[[ The input open ]]

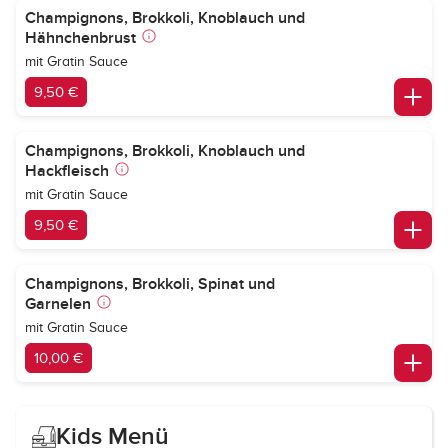
Champignons, Brokkoli, Knoblauch und
Hähnchenbrust
mit Gratin Sauce
9,50 €
Champignons, Brokkoli, Knoblauch und
Hackfleisch
mit Gratin Sauce
9,50 €
Champignons, Brokkoli, Spinat und
Garnelen
mit Gratin Sauce
10,00 €
Kids Menü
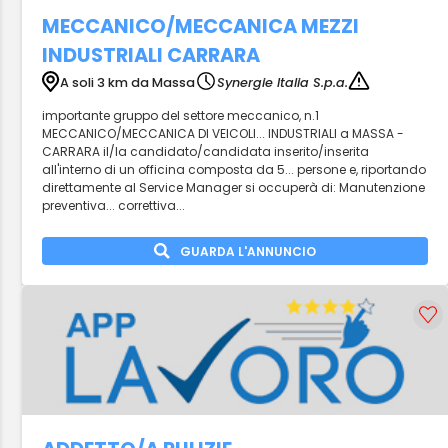
MECCANICO/MECCANICA MEZZI
INDUSTRIALI CARRARA
A soli 3 km da Massa
Synergie Italia S.p.a.
importante gruppo del settore meccanico, n.1
MECCANICO/MECCANICA DI VEICOLI... INDUSTRIALI a MASSA -
CARRARA il/la candidato/candidata inserito/inserita
all'interno di un officina composta da 5... persone e, riportando
direttamente al Service Manager si occuperà di: Manutenzione
preventiva... correttiva...
GUARDA L'ANNUNCIO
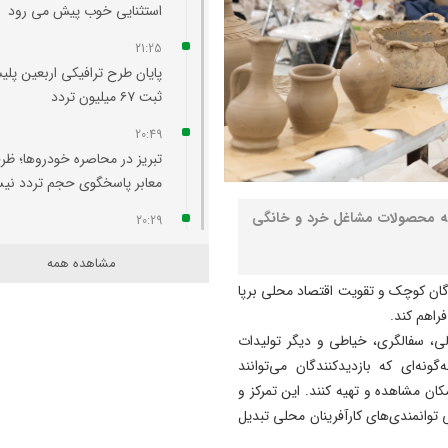
استثنایی خوب پیش می‌ رود
21:25
پایان طرح ترافیکی اربعین پلی
ثبت ۶۷ میلیون تردد
20:49
تبریز در محاصره خودروها؛ ظر
معابر پاسخگوی حجم تردد ن
ضه محصولات مشاغل خرد و خانگی
20:29
آتش‌ سوزی واحد مسکونی در
مشاهده همه
محله لک‌ لکلر تبریز مهار شد
دگان کوچک و تقویت اقتصاد محلی برپا
20:24
راهم کند.
افزایش پلکانی تعرفه بهای برق
ی، سفالگری، خیاطی و دیگر تولیدات
کشاورزی لغو شد
نه‌ای که بازدیدکنندگان می‌توانند
ان مشاهده و تهیه کنند. این تمرکز و
20:07
توانمندی‌های کارآفرینان محلی تبدیل
لزوم هم‌ افزایی روابط‌ عمومی‌ 
برای تبیین عملکرد دولت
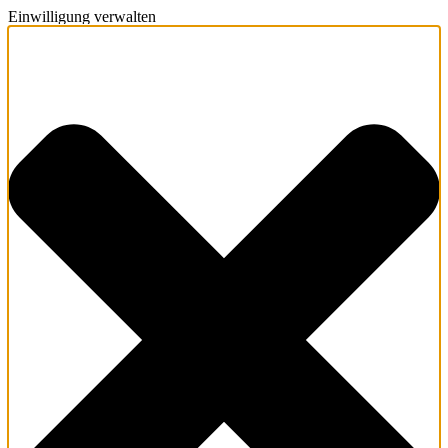
Einwilligung verwalten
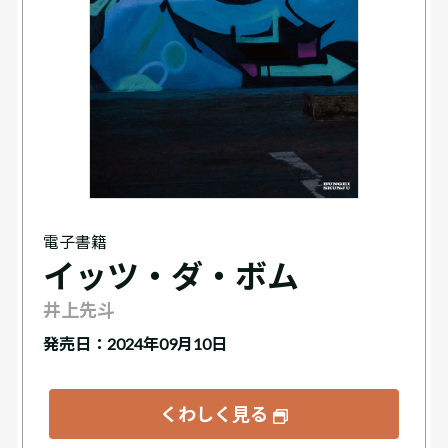
電子書籍
イッツ・ダ・ボム
井上先斗
発売日：2024年09月10日
くわしく見る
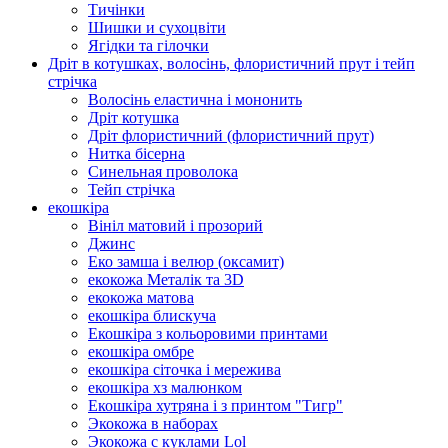
Тичінки
Шишки и сухоцвіти
Ягідки та гілочки
Дріт в котушках, волосінь, флористичний прут і тейп
стрічка
Волосінь еластична і мононить
Дріт котушка
Дріт флористичний (флористичний прут)
Нитка бісерна
Синельная проволока
Тейп стрічка
екошкіра
Вініл матовий і прозорий
Джинс
Еко замша і велюр (оксамит)
екокожа Металік та 3D
екокожа матова
екошкіра блискуча
Екошкіра з кольоровими принтами
екошкіра омбре
екошкіра сіточка і мережива
екошкіра хз малюнком
Екошкіра хутряна і з принтом "Тигр"
Экокожа в наборах
Экокожа с куклами Lol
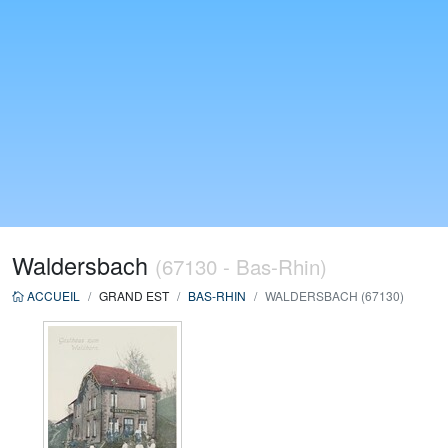
Waldersbach
(67130 - Bas-Rhin)
ACCUEIL
GRAND EST
BAS-RHIN
WALDERSBACH (67130)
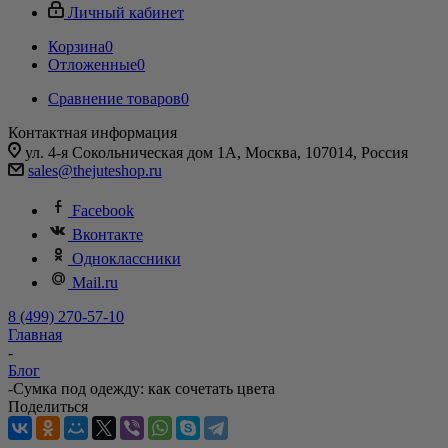
Личный кабинет
Корзина
0
Отложенные
0
Сравнение товаров
0
Контактная информация
ул. 4-я Сокольническая дом 1А, Москва, 107014, Россия
sales@thejuteshop.ru
Facebook
Вконтакте
Одноклассники
Mail.ru
8 (499) 270-57-10
Главная
-
Блог
-
Сумка под одежду: как сочетать цвета
Поделиться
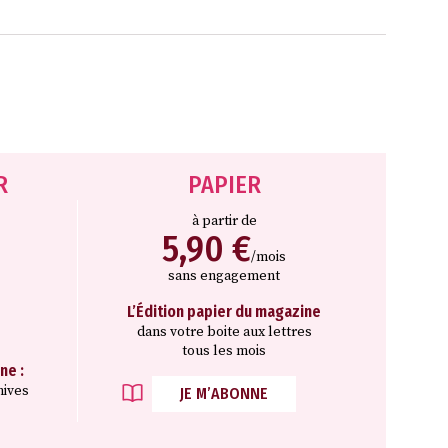
R
PAPIER
à partir de
5,90 €
/mois
sans engagement
L’Édition papier du magazine
dans votre boite aux lettres
tous les mois
ne :
hives
JE M’ABONNE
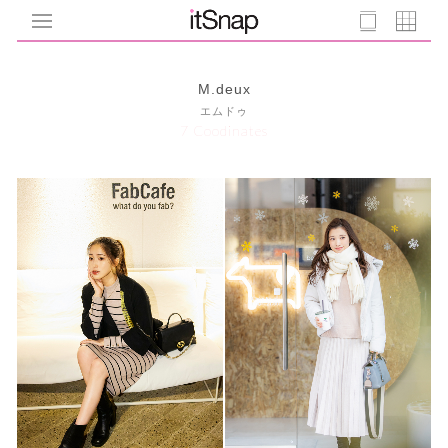
M.deux
エムドゥ
7 Coodinates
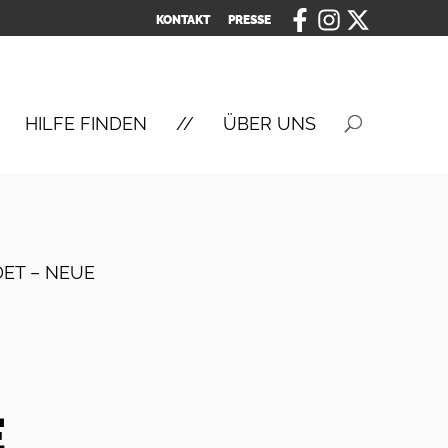
KONTAKT
PRESSE
HILFE FINDEN
ÜBER UNS
ET – NEUE
E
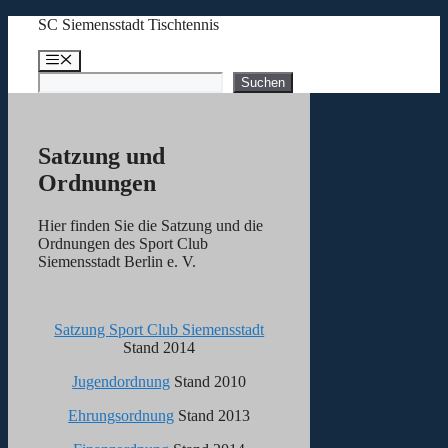
Zum
SC Siemensstadt Tischtennis
Inhalt
springen
Menü
Suchen
Suchen
Satzung und
Ordnungen
Hier finden Sie die Satzung und die
Ordnungen des Sport Club
Siemensstadt Berlin e. V.
Satzung Sport Club Siemensstadt
Stand 2014
Jugendordnung
Stand 2010
Ehrungsordnung
Stand 2013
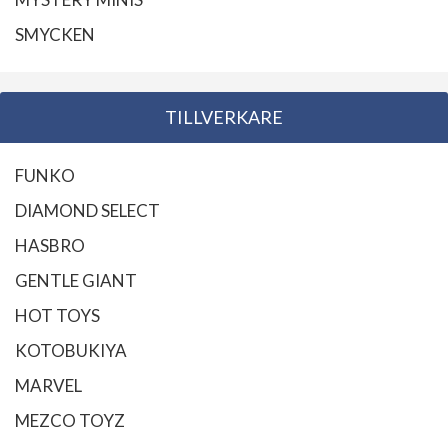
SMYCKEN
TILLVERKARE
FUNKO
DIAMOND SELECT
HASBRO
GENTLE GIANT
HOT TOYS
KOTOBUKIYA
MARVEL
MEZCO TOYZ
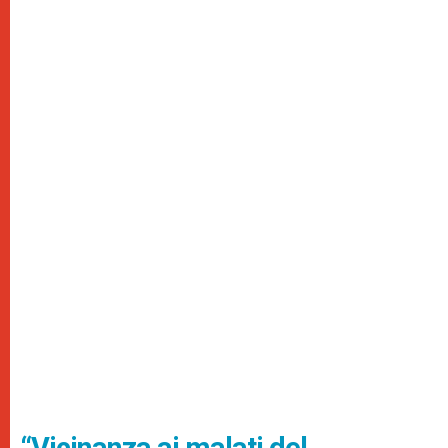
“Vicinanza ai malati del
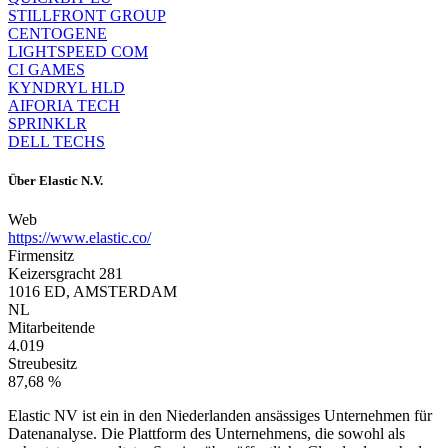
STILLFRONT GROUP
CENTOGENE
LIGHTSPEED COM
CI GAMES
KYNDRYL HLD
AIFORIA TECH
SPRINKLR
DELL TECHS
Über
Elastic N.V.
Web
https://www.elastic.co/
Firmensitz
Keizersgracht 281
1016 ED, AMSTERDAM
NL
Mitarbeitende
4.019
Streubesitz
87,68 %
Elastic NV ist ein in den Niederlanden ansässiges Unternehmen für
Datenanalyse. Die Plattform des Unternehmens, die sowohl als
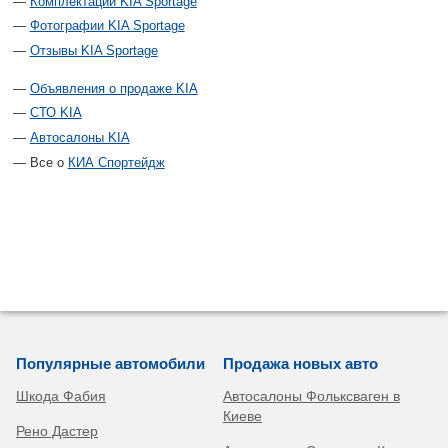
Комплектации KIA Sportage
Фотографии KIA Sportage
Отзывы KIA Sportage
Объявления о продаже KIA
СТО KIA
Автосалоны KIA
Все о
КИА Спортейдж
Популярные автомобили
Продажа новых авто
Шкода Фабия
Автосалоны Фольксваген в
Киеве
Рено Дастер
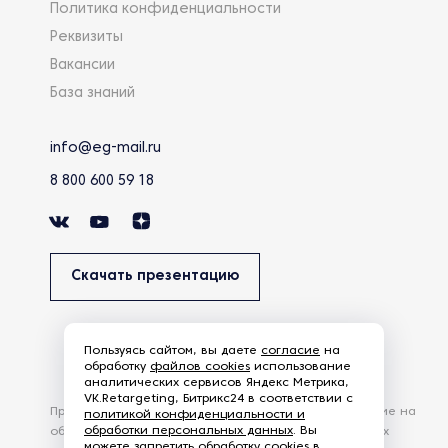
Политика конфиденциальности
Реквизиты
Вакансии
База знаний
info@eg-mail.ru
8 800 600 59 18
Скачать презентацию
Пользуясь сайтом, вы даете
согласие
на
обработку
файлов cookies
использование
аналитических сервисов Яндекс Метрика,
VK.Retargeting, Битрикс24 в соответствии с
Продолжая использовать наш сайт, вы даете согласие на
политикой конфиденциальности и
обработки персональных данных
. Вы
обработку файлов Cookies и других пользовательских
можете запретить обработку cookies в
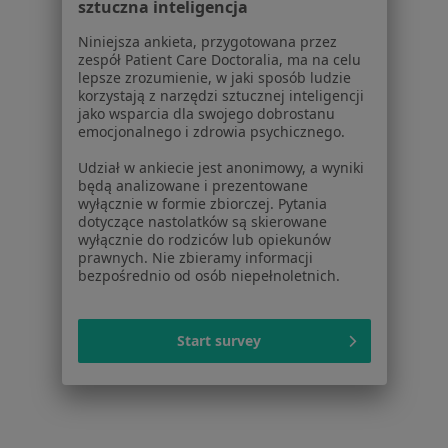
sztuczna inteligencja
Praca
Rekrutujemy!
Partnerzy
Niniejsza ankieta, przygotowana przez
Centrum prasowe
zespół Patient Care Doctoralia, ma na celu
lepsze zrozumienie, w jaki sposób ludzie
Kontakt
korzystają z narzędzi sztucznej inteligencji
jako wsparcia dla swojego dobrostanu
Dla pacjentów
emocjonalnego i zdrowia psychicznego.
Lekarze
Udział w ankiecie jest anonimowy, a wyniki
Placówki medyczne
będą analizowane i prezentowane
Pytania i odpowiedzi
wyłącznie w formie zbiorczej. Pytania
dotyczące nastolatków są skierowane
Usługi i zabiegi
wyłącznie do rodziców lub opiekunów
Choroby
prawnych. Nie zbieramy informacji
Pomoc
bezpośrednio od osób niepełnoletnich.
Aplikacje mobilne
Blog dla pacjentów
Start survey
Dla profesjonalistów
Cennik
Dla lekarzy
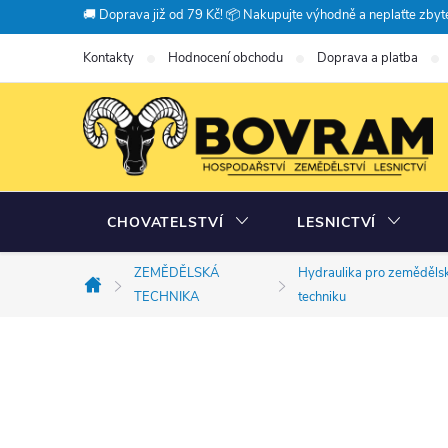
Přejít
🚚 Doprava již od 79 Kč! 📦 Nakupujte výhodně a neplaťte zbyte
na
Kontakty
Hodnocení obchodu
Doprava a platba
obsah
CHOVATELSTVÍ
LESNICTVÍ
ZEMĚDĚLSKÁ
Hydraulika pro zeměděls
Domů
TECHNIKA
techniku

[[ The input closed ]]

Task directions: Reproduce every line of extracted text from all of the records above, character for character and in the original order. Omit the pictures from the answer.

Answer section:
Champignons, Brokkoli, Knoblauch und
Hähnchenbrust
mit Gratin Sauce
9,50 €
Champignons, Brokkoli, Knoblauch und
Hackfleisch
mit Gratin Sauce
9,50 €
Champignons, Brokkoli, Spinat und
Garnelen
mit Gratin Sauce
10,00 €
Kids Menü
MECCANICO/MECCANICA MEZZI
INDUSTRIALI CARRARA
A soli 3 km da Massa
Synergie Italia S.p.a.
importante gruppo del settore meccanico, n.1
MECCANICO/MECCANICA DI VEICOLI... INDUSTRIALI a MASSA -
CARRARA il/la candidato/candidata inserito/inserita
all'interno di un officina composta da 5... persone e, riportando
direttamente al Service Manager si occuperà di: Manutenzione
preventiva... correttiva...
GUARDA L'ANNUNCIO
استثنایی خوب پیش می‌ رود
21:25
پایان طرح ترافیکی اربعین پلی
ثبت ۶۷ میلیون تردد
20:49
تبریز در محاصره خودروها؛ ظر
معابر پاسخگوی حجم تردد ن
ضه محصولات مشاغل خرد و خانگی
20:29
آتش‌ سوزی واحد مسکونی در
مشاهده همه
محله لک‌ لکلر تبریز مهار شد
دگان کوچک و تقویت اقتصاد محلی برپا
20:24
راهم کند.
افزایش پلکانی تعرفه بهای برق
ی، سفالگری، خیاطی و دیگر تولیدات
کشاورزی لغو شد
نه‌ای که بازدیدکنندگان می‌توانند
ان مشاهده و تهیه کنند. این تمرکز و
20:07
توانمندی‌های کارآفرینان محلی تبدیل
لزوم هم‌ افزایی روابط‌ عمومی‌ 
برای تبیین عملکرد دولت
Einwilligung verwalten
電子書籍
イッツ・ダ・ボム
井上先斗
発売日：2024年09月10日
くわしく見る
Тичінки
Шишки и сухоцвіти
Ягідки та гілочки
Дріт в котушках, волосінь, флористичний прут і тейп
стрічка
Волосінь еластична і мононить
Дріт котушка
Дріт флористичний (флористичний прут)
Нитка бісерна
Синельная проволока
Тейп стрічка
екошкіра
Вініл матовий і прозорий
Джинс
Еко замша і велюр (оксамит)
екокожа Металік та 3D
екокожа матова
екошкіра блискуча
Екошкіра з кольоровими принтами
екошкіра омбре
екошкіра сіточка і мережива
екошкіра хз малюнком
Екошкіра хутряна і з принтом "Тигр"
Экокожа в наборах
Экокожа с куклами Lol
Waldersbach
(67130 - Bas-Rhin)
ACCUEIL
GRAND EST
BAS-RHIN
WALDERSBACH (67130)
Личный кабинет
Корзина
0
Отложенные
0
Сравнение товаров
0
Контактная информация
ул. 4-я Сокольническая дом 1А, Москва, 107014, Россия
sales@thejuteshop.ru
Facebook
Вконтакте
Одноклассники
Mail.ru
8 (499) 270-57-10
Главная
-
Блог
-
Сумка под одежду: как сочетать цвета
Поделиться
R
PAPIER
à partir de
5,90 €
/mois
sans engagement
L’Édition papier du magazine
dans votre boite aux lettres
tous les mois
ne :
hives
JE M’ABONNE
M.deux
エムドゥ
7 Coodinates
KONTAKT
PRESSE
HILFE FINDEN
ÜBER UNS
ET – NEUE
E
Zum
SC Siemensstadt Tischtennis
Inhalt
springen
Menü
Suchen
Suchen
Satzung und
Ordnungen
Hier finden Sie die Satzung und die
Ordnungen des Sport Club
Siemensstadt Berlin e. V.
Satzung Sport Club Siemensstadt
Stand 2014
Jugendordnung
Stand 2010
Ehrungsordnung
Stand 2013
SMYCKEN
TILLVERKARE
FUNKO
DIAMOND SELECT
HASBRO
GENTLE GIANT
HOT TOYS
KOTOBUKIYA
MARVEL
MEZCO TOYZ
“Vicinanza ai malati del
STILLFRONT GROUP
CENTOGENE
LIGHTSPEED COM
CI GAMES
KYNDRYL HLD
AIFORIA TECH
SPRINKLR
DELL TECHS
Über
Elastic N.V.
Web
https://www.elastic.co/
Firmensitz
Keizersgracht 281
1016 ED, AMSTERDAM
NL
Mitarbeitende
4.019
Streubesitz
87,68 %
Elastic NV ist ein in den Niederlanden ansässiges Unternehmen für
Datenanalyse. Die Plattform des Unternehmens, die sowohl als
Комплектации KIA Sportage
Фотографии KIA Sportage
Отзывы KIA Sportage
Объявления о продаже KIA
СТО KIA
Автосалоны KIA
Все о
КИА Спортейдж
Популярные автомобили
Продажа новых авто
Шкода Фабия
Автосалоны Фольксваген в
Киеве
Рено Дастер
Политика конфиденциальности
Реквизиты
Вакансии
База знаний
info@eg-mail.ru
8 800 600 59 18
Скачать презентацию
Пользуясь сайтом, вы даете
согласие
на
обработку
файлов cookies
использование
аналитических сервисов Яндекс Метрика,
VK.Retargeting, Битрикс24 в соответствии с
Продолжая использовать наш сайт, вы даете согласие на
политикой конфиденциальности и
обработки персональных данных
. Вы
обработку файлов Cookies и других пользовательских
можете запретить обработку cookies в
sztuczna inteligencja
Praca
Rekrutujemy!
Partnerzy
Niniejsza ankieta, przygotowana przez
Centrum prasowe
zespół Patient Care Doctoralia, ma na celu
lepsze zrozumienie, w jaki sposób ludzie
Kontakt
korzystają z narzędzi sztucznej inteligencji
jako wsparcia dla swojego dobrostanu
Dla pacjentów
emocjonalnego i zdrowia psychicznego.
Lekarze
Udział w ankiecie jest anonimowy, a wyniki
Placówki medyczne
będą analizowane i prezentowane
Pytania i odpowiedzi
wyłącznie w formie zbiorczej. Pytania
dotyczące nastolatków są skierowane
Usługi i zabiegi
wyłącznie do rodziców lub opiekunów
Choroby
prawnych. Nie zbieramy informacji
Pomoc
bezpośrednio od osób niepełnoletnich.
Aplikacje mobilne
Blog dla pacjentów
Start survey
Dla profesjonalistów
Cennik
Dla lekarzy
Přejít
🚚 Doprava již od 79 Kč! 📦 Nakupujte výhodně a neplaťte zbyte
na
Kontakty
Hodnocení obchodu
Doprava a platba
obsah
CHOVATELSTVÍ
LESNICTVÍ
ZEMĚDĚLSKÁ
Hydraulika pro zeměděls
Domů
TECHNIKA
techniku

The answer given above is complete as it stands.